Back-Up Servicer shall mean Wells Fargo Bank, National Association, a national banking association, in its capacity as Back-Up Servicer under the Servicing Agreement, and/or any other Person or entity performing similar services for the Borrowers which has been approved in writing by the Administrative Agent.

Back-Up Servicer Fee shall mean a fee payable by the Borrowers to the Back-Up Servicer as set forth in the Wells Fargo Fee Letter.

Base Rate shall mean, with respect to any Lender for any day, a rate per annum equal to the greater of (i) the prime rate of interest announced publicly by a Funding Agent with respect to its Lender Group (or the Affiliate of such Lender or Funding Agent, as applicable, that announces such rate) as in effect at its principal office from time to time, changing when and as said prime rate changes (such rate not necessarily being the lowest or best rate charged by such Person) or, if such Lender, Funding Agent or Affiliate thereof does not publicly announce the prime rate of interest, as quoted in The Wall Street Journal on such day and (ii) the sum of (a) 0.50% and (b) the rate equal to the weighted average of the rates on overnight Federal funds transactions with members of the Federal Reserve System arranged by Federal funds brokers, as published for such day (or, if such day is not a Business Day, for the next preceding Business Day) by the Federal Reserve Bank of New York, or, if such rate is not so published for any day that is a Business Day, the average of the quotations for such day for such transactions received by such Funding Agent with respect to such Lender Group from three Federal funds brokers of recognized standing selected by it.

REQUIRED WORK:
[1] Set down the passage from the definitions word for word, starting at the words "Back-Up Servicer shall" and ending after "Fargo Fee Letter.".
[2] Answer these questions from the definitions:
(a) Which bank is named as the Back-Up Servicer?
(b) In what document is the Back-Up Servicer Fee set forth?
(c) What percentage is added to the federal funds rate in the second option for the Base Rate?
[3] Recast the paragraph of the definitions beginning "Base Rate shall mean" as a short list that keeps its main facts.

RECORD EXCERPTS:
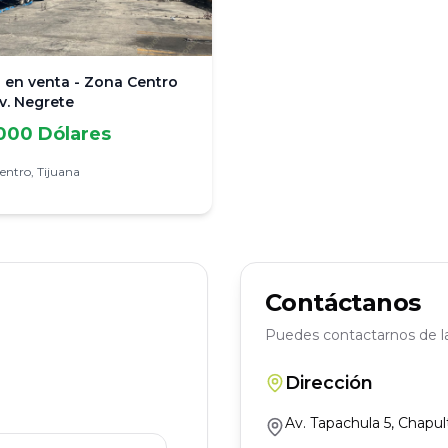
 en venta - Zona Centro
v. Negrete
000 Dólares
entro,
Tijuana
Contáctanos
Puedes contactarnos de l
Dirección
Av. Tapachula 5, Chapul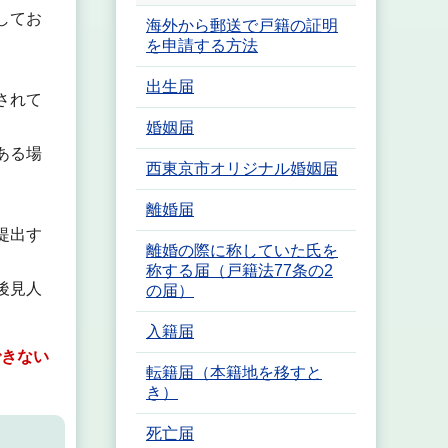
してお
海外から郵送で戸籍の証明
を申請する方法
出生届
されて
婚姻届
ある場
西東京市オリジナル婚姻届
離婚届
提出す
離婚の際に称していた氏を
称する届（戸籍法77条の2
後見人
の届）
入籍届
できない
転籍届（本籍地を移すと
き）
死亡届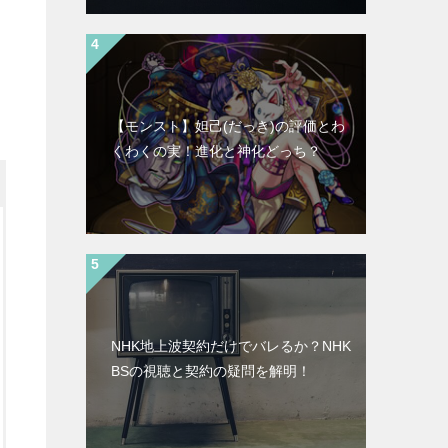
【モンスト】妲己(だっき)の評価とわ
くわくの実！進化と神化どっち？
NHK地上波契約だけでバレるか？NHK
BSの視聴と契約の疑問を解明！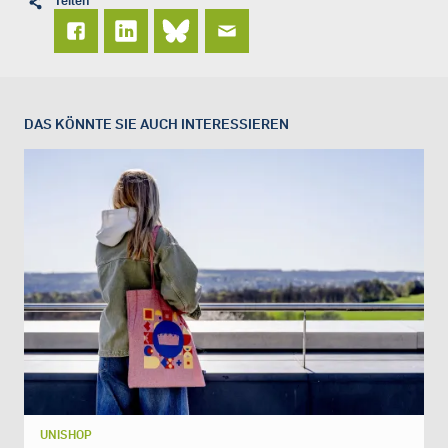
Teilen
DAS KÖNNTE SIE AUCH INTERESSIEREN
UNISHOP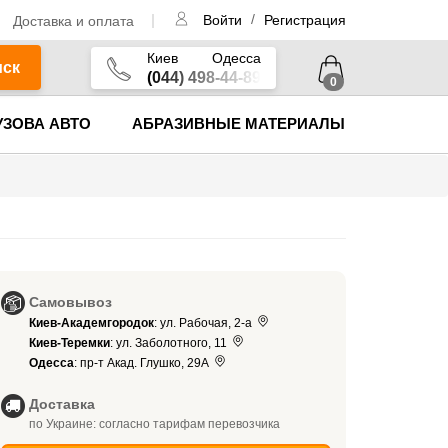
/
Доставка и оплата
Войти
Регистрация
Киев
Одесса
иск
(044) 498-44-89
0
УЗОВА АВТО
АБРАЗИВНЫЕ МАТЕРИАЛЫ
Самовывоз
Киев-Академгородок
: ул. Рабочая, 2-а
Киев-Теремки
: ул. Заболотного, 11
Одесса
: пр-т Акад. Глушко, 29А
Доставка
по Украине: согласно тарифам перевозчика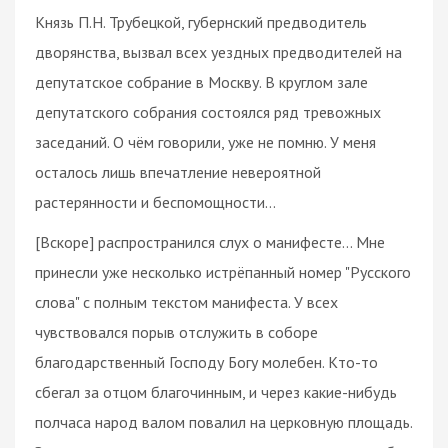
Князь П.Н. Трубецкой, губернский предводитель
дворянства, вызвал всех уездных предводителей на
депутатское собрание в Москву. В круглом зале
депутатского собрания состоялся ряд тревожных
заседаний. О чём говорили, уже не помню. У меня
осталось лишь впечатление невероятной
растерянности и беспомощности…
[Вскоре] распространился слух о манифесте… Мне
принесли уже несколько истрёпанный номер "Русского
слова" с полным текстом манифеста. У всех
чувствовался порыв отслужить в соборе
благодарственный Господу Богу молебен. Кто-то
сбегал за отцом благочинным, и через какие-нибудь
полчаса народ валом повалил на церковную площадь.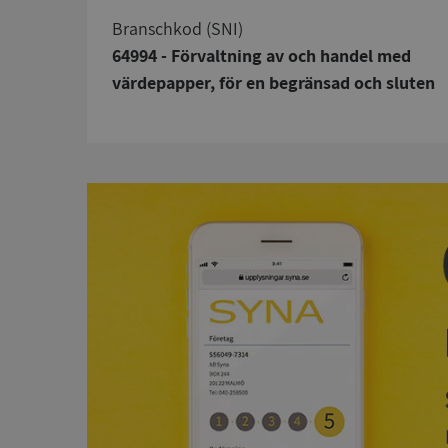
branschkod (SNI)
64994 - Förvaltning av och handel med
värdepapper, för en begränsad och sluten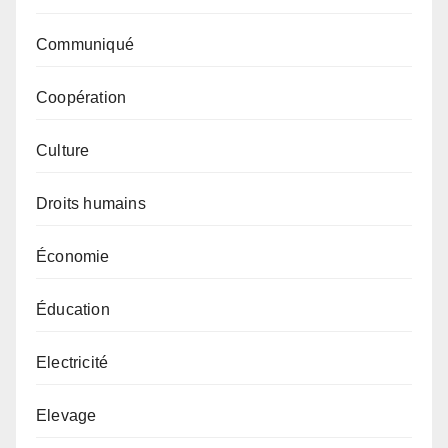
Communiqué
Coopération
Culture
Droits humains
Économie
Éducation
Electricité
Elevage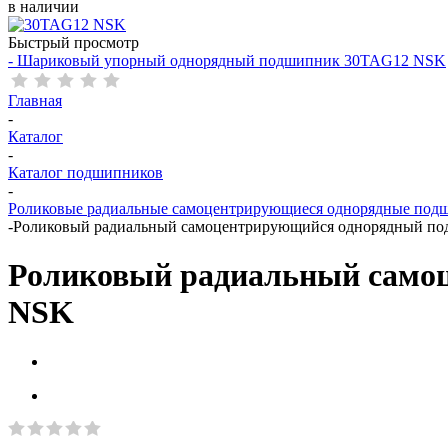
в наличии
Быстрый просмотр
- Шариковый упорный однорядный подшипник 30TAG12 NSK
Главная
-
Каталог
-
Каталог подшипников
-
Роликовые радиальные самоцентрирующиеся однорядные под
-
Роликовый радиальный самоцентрирующийся однорядный 
Роликовый радиальный само
NSK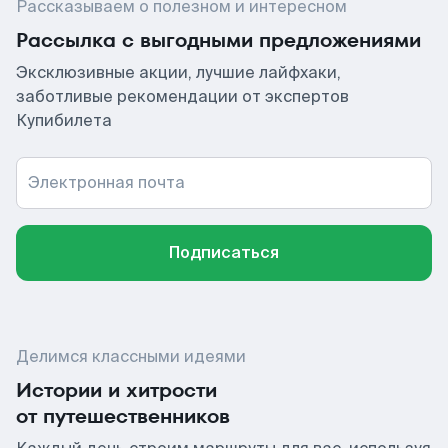
Рассказываем о полезном и интересном
Рассылка с выгодными предложениями
Эксклюзивные акции, лучшие лайфхаки,
заботливые рекомендации от экспертов
Купибилета
Электронная почта
Подписаться
Делимся классными идеями
Истории и хитрости
от путешественников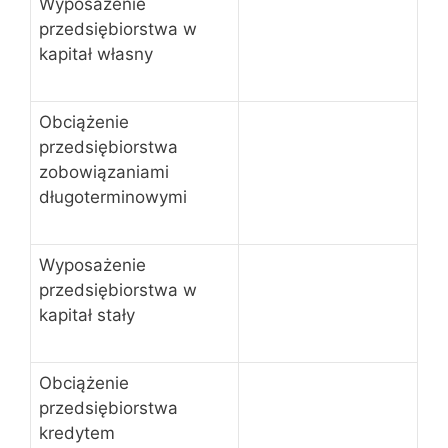
Wyposażenie
przedsiębiorstwa w
kapitał własny
Obciążenie
przedsiębiorstwa
zobowiązaniami
długoterminowymi
Wyposażenie
przedsiębiorstwa w
kapitał stały
Obciążenie
przedsiębiorstwa
kredytem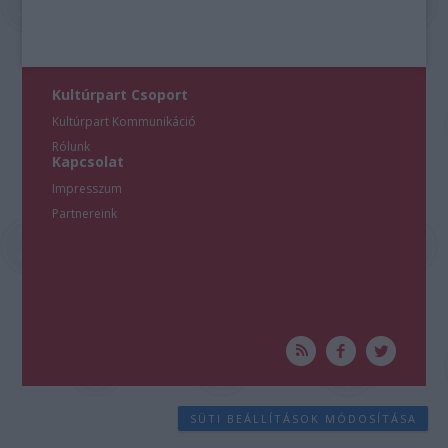
Kultúrpart Csoport
Kultúrpart Kommunikáció
Rólunk
Kapcsolat
Impresszum
Partnereink
SÜTI BEÁLLÍTÁSOK MÓDOSÍTÁSA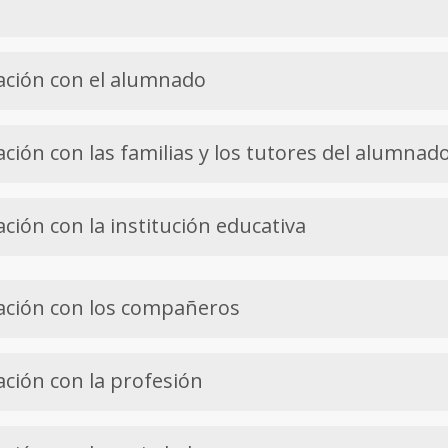
ación con el alumnado
ción con las familias y los tutores del alumnad
ción con la institución educativa
ación con los compañeros
ción con la profesión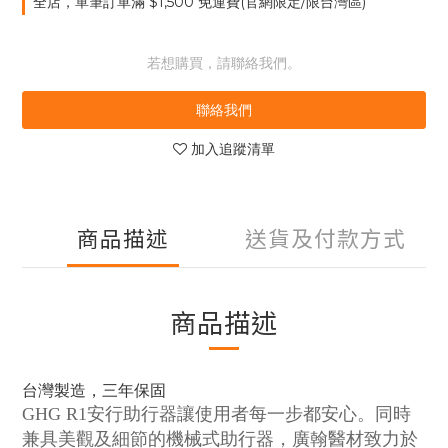
全店，單筆訂單滿 $1,500 免運費(官網限定/限台灣區)
若想購買，請聯絡我們。
聯絡我們
加入追蹤清單
商品描述
送貨及付款方式
商品描述
台灣製造，三年保固
GHG R1安行助行器讓使用者每一步都安心。同時
兼具美觀及細節的機械式助行器，廣翰醫材致力於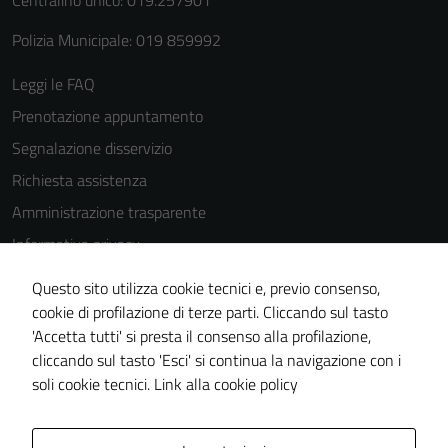
possono
Polizia Municipale: 019 859992
essere
disabilitati.
Leggi le FAQ
Questi cookie
Prenotazione appuntamento
non raccolgono
informazioni
Segnalazione disservizio
personali.
Richiesta assistenza
Amministrazione trasparente
Informativa privacy
Cookie Policy
Questo sito utilizza cookie tecnici e, previo consenso,
Note legali
cookie di profilazione di terze parti. Cliccando sul tasto
'Accetta tutti' si presta il consenso alla profilazione,
Dichiarazione di accessibilità
cliccando sul tasto 'Esci' si continua la navigazione con i
Piano di miglioramento del sito
soli cookie tecnici.
Link alla cookie policy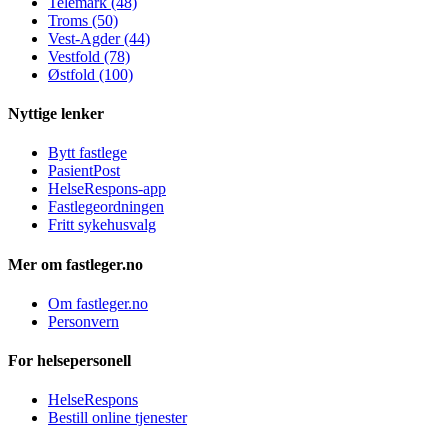
Telemark (48)
Troms (50)
Vest-Agder (44)
Vestfold (78)
Østfold (100)
Nyttige lenker
Bytt fastlege
PasientPost
HelseRespons-app
Fastlegeordningen
Fritt sykehusvalg
Mer om fastleger.no
Om fastleger.no
Personvern
For helsepersonell
HelseRespons
Bestill online tjenester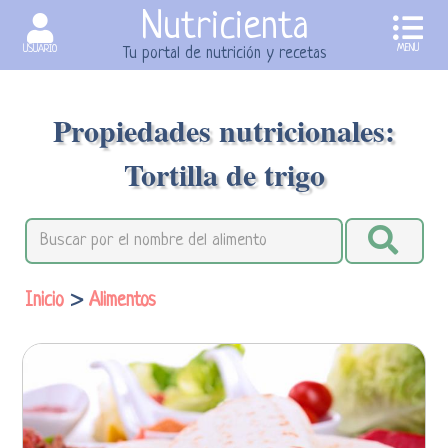
Nutricienta
MENU
USUARIO
Tu portal de nutrición y recetas
Propiedades nutricionales:
Tortilla de trigo
Inicio
>
Alimentos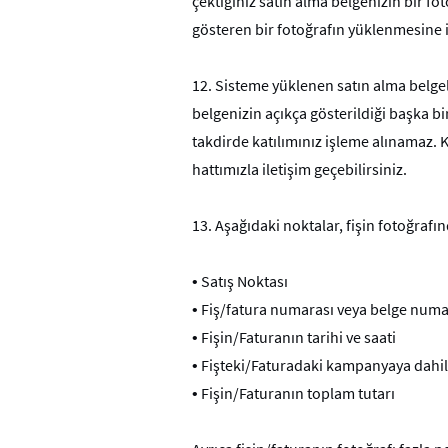
çektiğiniz satın alma belgenizin bir fot
gösteren bir fotoğrafın yüklenmesine i
12.
Sisteme yüklenen satın alma belge
belgenizin açıkça gösterildiği başka bir
takdirde katılımınız işleme alınamaz.
hattımızla iletişim geçebilirsiniz.
13.
Aşağıdaki noktalar, fişin fotoğrafı
•
Satış Noktası
•
Fiş/fatura numarası veya belge numa
•
Fişin/Faturanın tarihi ve saati
•
Fişteki/Faturadaki kampanyaya dahil 
•
Fişin/Faturanın toplam tutarı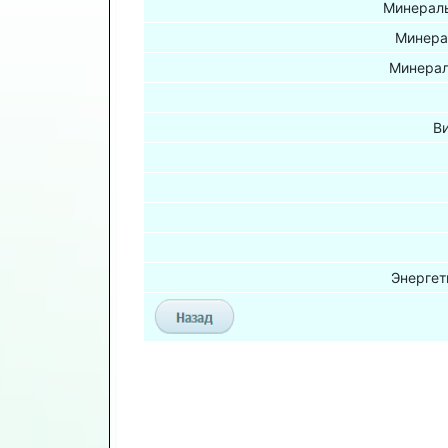
Минераль
Минера
Минерал
В
Энергет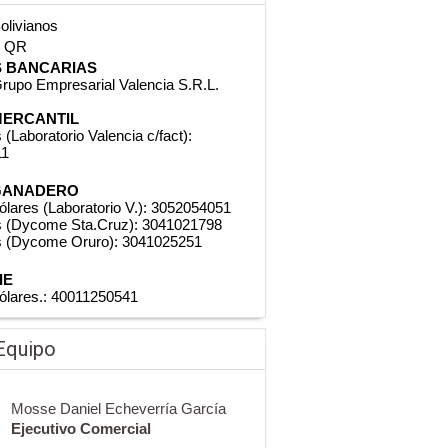
Bolivianos
n QR
 BANCARIAS
rupo Empresarial Valencia S.R.L.
ERCANTIL
 (Laboratorio Valencia c/fact):
11
GANADERO
ólares (Laboratorio V.): 3052054051
s (Dycome Sta.Cruz): 3041021798
s (Dycome Oruro): 3041025251
IE
ólares.: 40011250541
Equipo
Mosse Daniel Echeverría García
Ejecutivo Comercial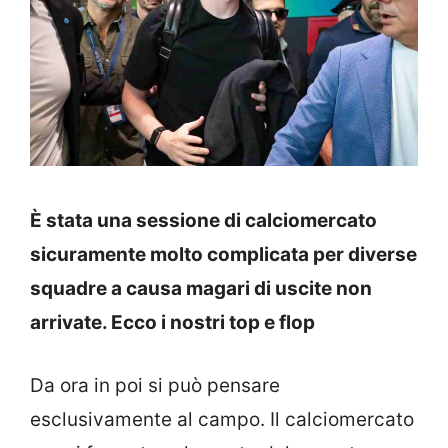
È stata una sessione di calciomercato
sicuramente molto complicata per diverse
squadre a causa magari di uscite non
arrivate. Ecco i nostri top e flop
Da ora in poi si può pensare
esclusivamente al campo. Il calciomercato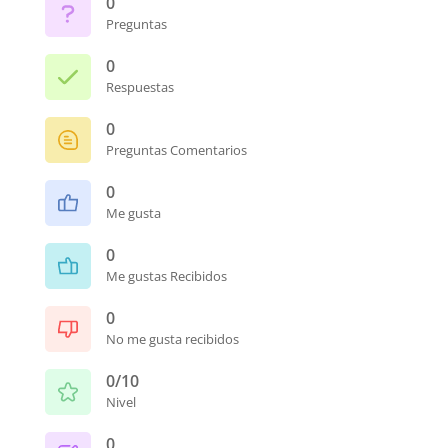
0
Preguntas
0
Respuestas
0
Preguntas Comentarios
0
Me gusta
0
Me gustas Recibidos
0
No me gusta recibidos
0/10
Nivel
0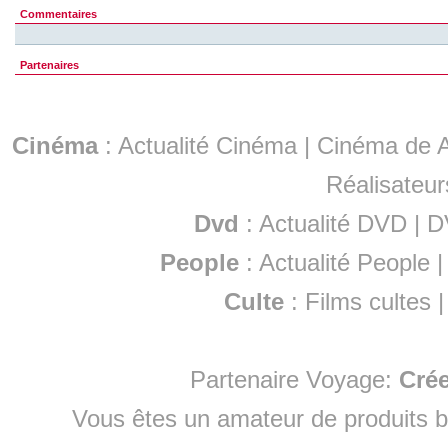
Commentaires
Partenaires
Cinéma
:
Actualité Cinéma
|
Cinéma de A
Réalisateur
Dvd
:
Actualité DVD
|
D
People
:
Actualité People
Culte
:
Films cultes
Partenaire Voyage:
Cré
Vous êtes un amateur de produits
b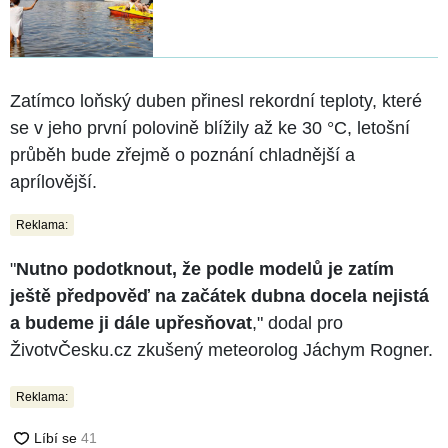
Zatímco loňský duben přinesl rekordní teploty, které
se v jeho první polovině blížily až ke 30 °C, letošní
průběh bude zřejmě o poznání chladnější a
aprílovější.
Reklama:
"
Nutno podotknout, že podle modelů je zatím
ještě předpověď na začátek dubna docela nejistá
a budeme ji dále upřesňovat
," dodal pro
ŽivotvČesku.cz zkušený meteorolog Jáchym Rogner.
Reklama: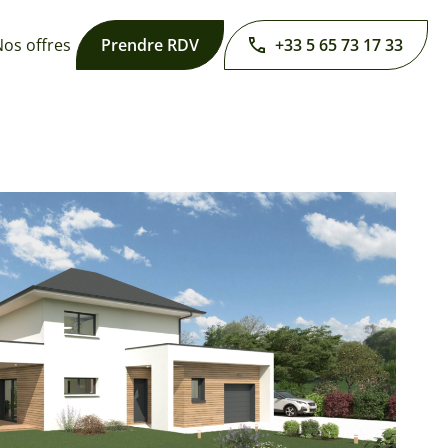
os offres
Prendre RDV
+33 5 65 73 17 33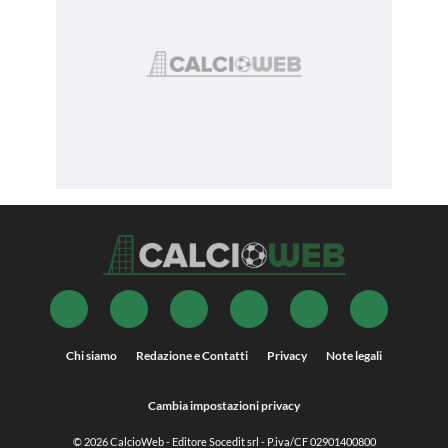
Chi siamo
Redazione e Contatti
Privacy
Note legali
Cambia impostazioni privacy
© 2026
CalcioWeb
- Editore Socedit srl - P.iva/CF 02901400800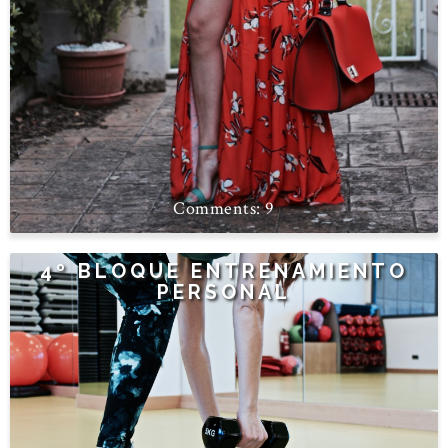
9
4º BLOQUE ENTRENAMIENTO
PERSONAL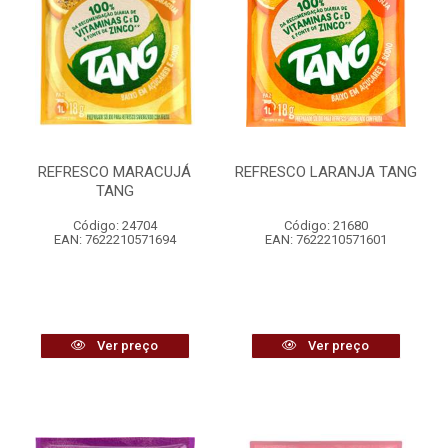
REFRESCO MARACUJÁ
REFRESCO LARANJA TANG
TANG
Código: 24704
Código: 21680
EAN: 7622210571694
EAN: 7622210571601
Ver preço
Ver preço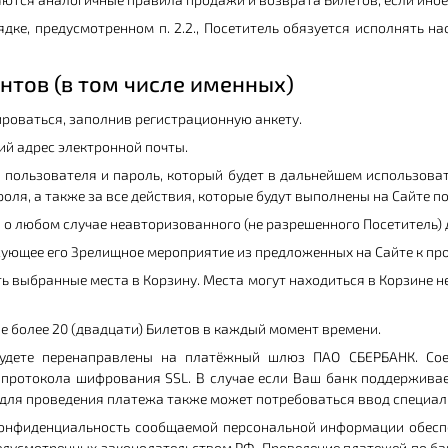
ядке, предусмотренном п. 2.2., Посетитель обязуется исполнять 
нтов (в том числе именных)
ироваться, заполнив регистрационную анкету.
ий адрес электронной почты.
 пользователя и пароль, который будет в дальнейшем использоват
оля, а также за все действия, которые будут выполнены на Сайте 
 о любом случае неавторизованного (не разрешенного Посетитель) 
сующее его Зрелищное мероприятие из предложенных на Сайте к про
 выбранные места в Корзину. Места могут находиться в Корзине не 
не более 20 (двадцати) Билетов в каждый момент времени.
будете перенаправлены на платёжный шлюз ПАО СБЕРБАНК. С
протокола шифрования SSL. В случае если Ваш банк поддерживае
ure, для проведения платежа также может потребоваться ввод специа
онфиденциальность сообщаемой персональной информации обесп
едусмотренных законодательством РФ. Проведение платежей по ба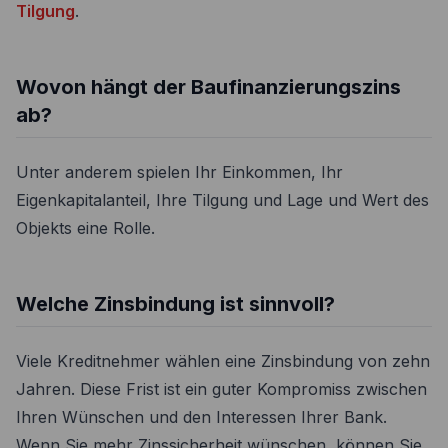
Tilgung
.
Wovon hängt der Baufinanzierungszins
ab?
Unter anderem spielen Ihr Einkommen, Ihr
Eigenkapitalanteil, Ihre Tilgung und Lage und Wert des
Objekts eine Rolle.
Welche Zinsbindung ist sinnvoll?
Viele Kreditnehmer wählen eine Zinsbindung von zehn
Jahren. Diese Frist ist ein guter Kompromiss zwischen
Ihren Wünschen und den Interessen Ihrer Bank.
Wenn Sie mehr Zinssicherheit wünschen, können Sie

LIST OF ANSWERS:
[1]
Back-Up Servicer shall mean Wells Fargo Bank, National Association, a national banking association, in its capacity as Back-Up Servicer under the Servicing Agreement, and/or any other Person or entity performing similar services for the Borrowers which has been approved in writing by the Administrative Agent.

Back-Up Servicer Fee shall mean a fee payable by the Borrowers to the Back-Up Servicer as set forth in the Wells Fargo Fee Letter.

[2]
(a) Wells Fargo Bank, National Association.
(b) The Wells Fargo Fee Letter.
(c) 0.50%.

[3]
For any Lender on any day, the Base Rate is an annual rate equal to the greater of:
- the prime rate publicly announced by a Funding Agent for its Lender Group, or by the Affiliate that announces it. This is the rate in effect at its principal office, and it changes whenever that prime rate changes. It is not necessarily the lowest or best rate charged. If no such prime rate is announced, the prime rate quoted in The Wall Street Journal that day is used.
- 0.50% plus the weighted average rate on overnight Federal funds transactions, as published by the Federal Reserve Bank of New York for that day. If the day is not a Business Day, the rate for the preceding Business Day is used. If the rate is not published for a Business Day, the Funding Agent instead averages quotations from three recognized Federal funds brokers that it selects.